We sat in Nissreen's lovely living room, drinking herbal tea and snacking on strawberries and dates while sharing our passion for food and sustainability. I felt like she interviewed me as much as I did her, but what a joy to find this kindred spirit! I shared with her my experiments with her Tomme variety to make crackers - a perfect salty snack! Her ricotta dabbed on blanched tenderstem broccoli brings such warmth to this otherwise meh vegetable. And her lebeneh is a treat, scattered with herbs on a baked potato.

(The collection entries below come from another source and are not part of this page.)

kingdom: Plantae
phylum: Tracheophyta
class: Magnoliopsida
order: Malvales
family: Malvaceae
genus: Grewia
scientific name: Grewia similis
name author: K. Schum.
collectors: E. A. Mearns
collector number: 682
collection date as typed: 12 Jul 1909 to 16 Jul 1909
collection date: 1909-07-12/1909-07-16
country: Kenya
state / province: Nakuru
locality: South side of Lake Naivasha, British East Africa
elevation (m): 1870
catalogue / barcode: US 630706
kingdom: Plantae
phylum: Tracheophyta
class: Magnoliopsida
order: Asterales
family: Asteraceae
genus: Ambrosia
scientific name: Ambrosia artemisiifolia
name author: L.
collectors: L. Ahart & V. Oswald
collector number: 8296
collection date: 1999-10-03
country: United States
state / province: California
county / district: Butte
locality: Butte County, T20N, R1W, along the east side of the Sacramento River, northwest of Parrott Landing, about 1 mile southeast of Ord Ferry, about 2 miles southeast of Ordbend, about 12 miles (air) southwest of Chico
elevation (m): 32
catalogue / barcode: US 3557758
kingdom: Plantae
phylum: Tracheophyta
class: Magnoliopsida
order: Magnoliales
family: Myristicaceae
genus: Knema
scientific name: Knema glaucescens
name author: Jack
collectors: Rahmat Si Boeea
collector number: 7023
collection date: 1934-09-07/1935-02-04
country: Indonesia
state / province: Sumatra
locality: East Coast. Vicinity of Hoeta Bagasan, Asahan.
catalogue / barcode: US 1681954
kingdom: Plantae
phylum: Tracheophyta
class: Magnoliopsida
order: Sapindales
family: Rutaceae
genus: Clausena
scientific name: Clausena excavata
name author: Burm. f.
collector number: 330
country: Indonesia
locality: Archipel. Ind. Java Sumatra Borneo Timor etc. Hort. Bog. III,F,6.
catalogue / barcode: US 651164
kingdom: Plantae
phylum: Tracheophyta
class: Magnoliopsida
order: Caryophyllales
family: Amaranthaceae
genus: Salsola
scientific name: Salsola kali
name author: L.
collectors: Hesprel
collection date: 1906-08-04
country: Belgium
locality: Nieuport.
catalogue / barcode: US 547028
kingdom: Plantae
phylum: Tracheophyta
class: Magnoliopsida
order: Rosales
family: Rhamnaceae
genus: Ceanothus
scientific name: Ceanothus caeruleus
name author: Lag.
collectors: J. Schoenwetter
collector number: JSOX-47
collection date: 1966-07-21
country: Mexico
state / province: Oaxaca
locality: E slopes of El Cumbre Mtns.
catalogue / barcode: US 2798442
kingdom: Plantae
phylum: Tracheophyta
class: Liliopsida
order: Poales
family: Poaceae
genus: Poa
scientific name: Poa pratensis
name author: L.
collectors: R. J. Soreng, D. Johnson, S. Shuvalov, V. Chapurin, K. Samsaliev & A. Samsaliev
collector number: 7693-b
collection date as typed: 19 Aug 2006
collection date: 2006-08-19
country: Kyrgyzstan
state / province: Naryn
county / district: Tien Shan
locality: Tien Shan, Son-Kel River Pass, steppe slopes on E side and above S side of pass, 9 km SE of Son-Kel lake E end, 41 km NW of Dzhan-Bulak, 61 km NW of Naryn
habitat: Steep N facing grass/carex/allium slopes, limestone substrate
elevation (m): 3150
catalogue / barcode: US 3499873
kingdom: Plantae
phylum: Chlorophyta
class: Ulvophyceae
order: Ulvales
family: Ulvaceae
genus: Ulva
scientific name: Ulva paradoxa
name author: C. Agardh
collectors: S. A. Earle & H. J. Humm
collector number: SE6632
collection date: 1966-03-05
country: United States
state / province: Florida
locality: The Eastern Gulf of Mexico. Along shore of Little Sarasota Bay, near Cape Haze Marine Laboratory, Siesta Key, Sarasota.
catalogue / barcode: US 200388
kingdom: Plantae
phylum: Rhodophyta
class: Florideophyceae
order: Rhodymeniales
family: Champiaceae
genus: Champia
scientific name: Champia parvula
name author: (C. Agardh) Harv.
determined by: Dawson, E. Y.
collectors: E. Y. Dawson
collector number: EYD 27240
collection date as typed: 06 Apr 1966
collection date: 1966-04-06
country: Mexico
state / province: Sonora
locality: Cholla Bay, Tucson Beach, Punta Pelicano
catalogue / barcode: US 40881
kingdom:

Not to mention how delicious, delicate and herby her cheeses are on their own.I can't wait to experiment more with her future creations....which are always in the works. She admits to being a person easily bored, but there's never a plateau with cheese, she's learned, the possibilities are endless! "I love the layers of possibility that come from this inert substance. Milk is a universal symbol of bounty, and it reacts with the environment to yield a unique product." Nissreen and her graciousness and passion ooze from everything she makes, making it a very unique and wonderful product indeed!